TRY IT :: Transcribe all of the records precisely as they are presented.

Records from a data source ::
^^^^

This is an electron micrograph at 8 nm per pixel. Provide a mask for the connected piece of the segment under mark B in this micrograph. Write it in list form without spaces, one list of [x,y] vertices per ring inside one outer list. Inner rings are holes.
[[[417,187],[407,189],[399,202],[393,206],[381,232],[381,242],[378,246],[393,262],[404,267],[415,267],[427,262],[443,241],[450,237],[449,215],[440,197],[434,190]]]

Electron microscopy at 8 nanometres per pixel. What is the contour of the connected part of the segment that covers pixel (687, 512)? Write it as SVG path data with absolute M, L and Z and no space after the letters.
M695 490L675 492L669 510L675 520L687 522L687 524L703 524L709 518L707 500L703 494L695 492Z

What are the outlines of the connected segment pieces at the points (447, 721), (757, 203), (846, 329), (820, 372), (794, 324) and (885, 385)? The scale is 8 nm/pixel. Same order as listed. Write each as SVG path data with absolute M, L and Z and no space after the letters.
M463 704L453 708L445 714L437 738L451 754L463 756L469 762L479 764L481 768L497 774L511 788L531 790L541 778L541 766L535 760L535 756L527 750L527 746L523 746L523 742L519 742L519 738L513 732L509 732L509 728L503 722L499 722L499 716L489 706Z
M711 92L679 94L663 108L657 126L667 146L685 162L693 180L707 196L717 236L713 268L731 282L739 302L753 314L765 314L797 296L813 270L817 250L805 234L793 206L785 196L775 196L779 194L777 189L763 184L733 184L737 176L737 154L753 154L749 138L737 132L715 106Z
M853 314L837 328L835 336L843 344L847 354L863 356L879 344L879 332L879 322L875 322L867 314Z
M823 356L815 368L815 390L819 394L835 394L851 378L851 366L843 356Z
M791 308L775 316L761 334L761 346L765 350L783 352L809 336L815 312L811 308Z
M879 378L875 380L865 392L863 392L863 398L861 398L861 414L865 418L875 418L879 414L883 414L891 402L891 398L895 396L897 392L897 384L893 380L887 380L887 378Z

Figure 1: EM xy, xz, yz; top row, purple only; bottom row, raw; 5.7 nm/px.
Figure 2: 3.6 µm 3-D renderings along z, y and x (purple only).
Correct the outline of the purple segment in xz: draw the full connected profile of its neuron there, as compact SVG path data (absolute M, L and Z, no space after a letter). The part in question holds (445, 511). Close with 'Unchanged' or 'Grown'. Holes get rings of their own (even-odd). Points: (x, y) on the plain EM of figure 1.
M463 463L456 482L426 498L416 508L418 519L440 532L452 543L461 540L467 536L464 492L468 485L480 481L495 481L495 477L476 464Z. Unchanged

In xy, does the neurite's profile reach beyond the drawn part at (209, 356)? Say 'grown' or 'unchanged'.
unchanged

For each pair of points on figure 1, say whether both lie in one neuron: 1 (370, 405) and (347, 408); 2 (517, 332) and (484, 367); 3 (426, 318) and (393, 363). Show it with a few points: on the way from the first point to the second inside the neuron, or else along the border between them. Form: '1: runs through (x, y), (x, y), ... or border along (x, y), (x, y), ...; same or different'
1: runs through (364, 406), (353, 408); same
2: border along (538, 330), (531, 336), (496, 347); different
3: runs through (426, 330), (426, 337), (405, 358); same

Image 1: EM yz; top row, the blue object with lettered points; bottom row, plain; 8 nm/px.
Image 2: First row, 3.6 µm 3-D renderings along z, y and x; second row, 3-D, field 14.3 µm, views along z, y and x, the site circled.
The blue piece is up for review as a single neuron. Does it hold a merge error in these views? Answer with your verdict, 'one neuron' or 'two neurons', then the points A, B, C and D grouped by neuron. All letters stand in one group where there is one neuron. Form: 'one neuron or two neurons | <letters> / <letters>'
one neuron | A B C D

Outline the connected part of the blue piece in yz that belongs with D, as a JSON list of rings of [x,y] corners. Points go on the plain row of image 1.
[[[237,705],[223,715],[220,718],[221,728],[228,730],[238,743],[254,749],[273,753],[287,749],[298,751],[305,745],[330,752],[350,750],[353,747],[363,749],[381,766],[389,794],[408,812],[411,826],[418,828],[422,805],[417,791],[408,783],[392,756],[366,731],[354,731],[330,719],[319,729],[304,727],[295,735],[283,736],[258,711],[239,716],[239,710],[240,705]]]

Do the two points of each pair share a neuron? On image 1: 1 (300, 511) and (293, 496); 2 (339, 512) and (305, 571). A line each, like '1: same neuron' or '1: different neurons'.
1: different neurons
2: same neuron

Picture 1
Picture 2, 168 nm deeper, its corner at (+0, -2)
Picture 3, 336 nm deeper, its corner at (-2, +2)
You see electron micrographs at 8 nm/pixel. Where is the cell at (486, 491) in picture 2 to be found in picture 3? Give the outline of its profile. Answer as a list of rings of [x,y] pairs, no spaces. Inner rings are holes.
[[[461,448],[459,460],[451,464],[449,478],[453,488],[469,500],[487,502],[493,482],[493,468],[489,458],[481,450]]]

^^^^

COMPLETED TASK ::
This is an electron micrograph at 8 nm per pixel. Provide a mask for the connected piece of the segment under mark B in this micrograph. Write it in list form without spaces, one list of [x,y] vertices per ring inside one outer list. Inner rings are holes.
[[[417,187],[407,189],[399,202],[393,206],[381,232],[381,242],[378,246],[393,262],[404,267],[415,267],[427,262],[443,241],[450,237],[449,215],[440,197],[434,190]]]

Electron microscopy at 8 nanometres per pixel. What is the contour of the connected part of the segment that covers pixel (687, 512)? Write it as SVG path data with absolute M, L and Z and no space after the letters.
M695 490L675 492L669 510L675 520L687 522L687 524L703 524L709 518L707 500L703 494L695 492Z

What are the outlines of the connected segment pieces at the points (447, 721), (757, 203), (846, 329), (820, 372), (794, 324) and (885, 385)? The scale is 8 nm/pixel. Same order as listed. Write each as SVG path data with absolute M, L and Z and no space after the letters.
M463 704L453 708L445 714L437 738L451 754L463 756L469 762L479 764L481 768L497 774L511 788L531 790L541 778L541 766L535 760L535 756L527 750L527 746L523 746L523 742L519 742L519 738L513 732L509 732L509 728L503 722L499 722L499 716L489 706Z
M711 92L679 94L663 108L657 126L667 146L685 162L693 180L707 196L717 236L713 268L731 282L739 302L753 314L765 314L797 296L813 270L817 250L805 234L793 206L785 196L775 196L779 194L777 189L763 184L733 184L737 176L737 154L753 154L749 138L737 132L715 106Z
M853 314L837 328L835 336L843 344L847 354L863 356L879 344L879 332L879 322L875 322L867 314Z
M823 356L815 368L815 390L819 394L835 394L851 378L851 366L843 356Z
M791 308L775 316L761 334L761 346L765 350L783 352L809 336L815 312L811 308Z
M879 378L875 380L865 392L863 392L863 398L861 398L861 414L865 418L875 418L879 414L883 414L891 402L891 398L895 396L897 392L897 384L893 380L887 380L887 378Z

Figure 1: EM xy, xz, yz; top row, purple only; bottom row, raw; 5.7 nm/px.
Figure 2: 3.6 µm 3-D renderings along z, y and x (purple only).
Correct the outline of the purple segment in xz: draw the full connected profile of its neuron there, as compact SVG path data (absolute M, L and Z, no space after a letter). The part in question holds (445, 511). Close with 'Unchanged' or 'Grown'. Holes get rings of their own (even-odd). Points: (x, y) on the plain EM of figure 1.
M463 463L456 482L426 498L416 508L418 519L440 532L452 543L461 540L467 536L464 492L468 485L480 481L495 481L495 477L476 464Z. Unchanged

In xy, does the neurite's profile reach beyond the drawn part at (209, 356)? Say 'grown' or 'unchanged'.
unchanged

For each pair of points on figure 1, say whether both lie in one neuron: 1 (370, 405) and (347, 408); 2 (517, 332) and (484, 367); 3 (426, 318) and (393, 363). Show it with a few points: on the way from the first point to the second inside the neuron, or else along the border between them. Form: '1: runs through (x, y), (x, y), ... or border along (x, y), (x, y), ...; same or different'
1: runs through (364, 406), (353, 408); same
2: border along (538, 330), (531, 336), (496, 347); different
3: runs through (426, 330), (426, 337), (405, 358); same

Image 1: EM yz; top row, the blue object with lettered points; bottom row, plain; 8 nm/px.
Image 2: First row, 3.6 µm 3-D renderings along z, y and x; second row, 3-D, field 14.3 µm, views along z, y and x, the site circled.
The blue piece is up for review as a single neuron. Does it hold a merge error in these views? Answer with your verdict, 'one neuron' or 'two neurons', then the points A, B, C and D grouped by neuron. All letters stand in one group where there is one neuron. Form: 'one neuron or two neurons | <letters> / <letters>'
one neuron | A B C D

Outline the connected part of the blue piece in yz that belongs with D, as a JSON list of rings of [x,y] corners. Points go on the plain row of image 1.
[[[237,705],[223,715],[220,718],[221,728],[228,730],[238,743],[254,749],[273,753],[287,749],[298,751],[305,745],[330,752],[350,750],[353,747],[363,749],[381,766],[389,794],[408,812],[411,826],[418,828],[422,805],[417,791],[408,783],[392,756],[366,731],[354,731],[330,719],[319,729],[304,727],[295,735],[283,736],[258,711],[239,716],[239,710],[240,705]]]

Do the two points of each pair share a neuron? On image 1: 1 (300, 511) and (293, 496); 2 (339, 512) and (305, 571). A line each, like '1: same neuron' or '1: different neurons'.
1: different neurons
2: same neuron

Picture 1
Picture 2, 168 nm deeper, its corner at (+0, -2)
Picture 3, 336 nm deeper, its corner at (-2, +2)
You see electron micrographs at 8 nm/pixel. Where is the cell at (486, 491) in picture 2 to be found in picture 3? Give the outline of its profile. Answer as a list of rings of [x,y] pairs, no spaces. Inner rings are holes.
[[[461,448],[459,460],[451,464],[449,478],[453,488],[469,500],[487,502],[493,482],[493,468],[489,458],[481,450]]]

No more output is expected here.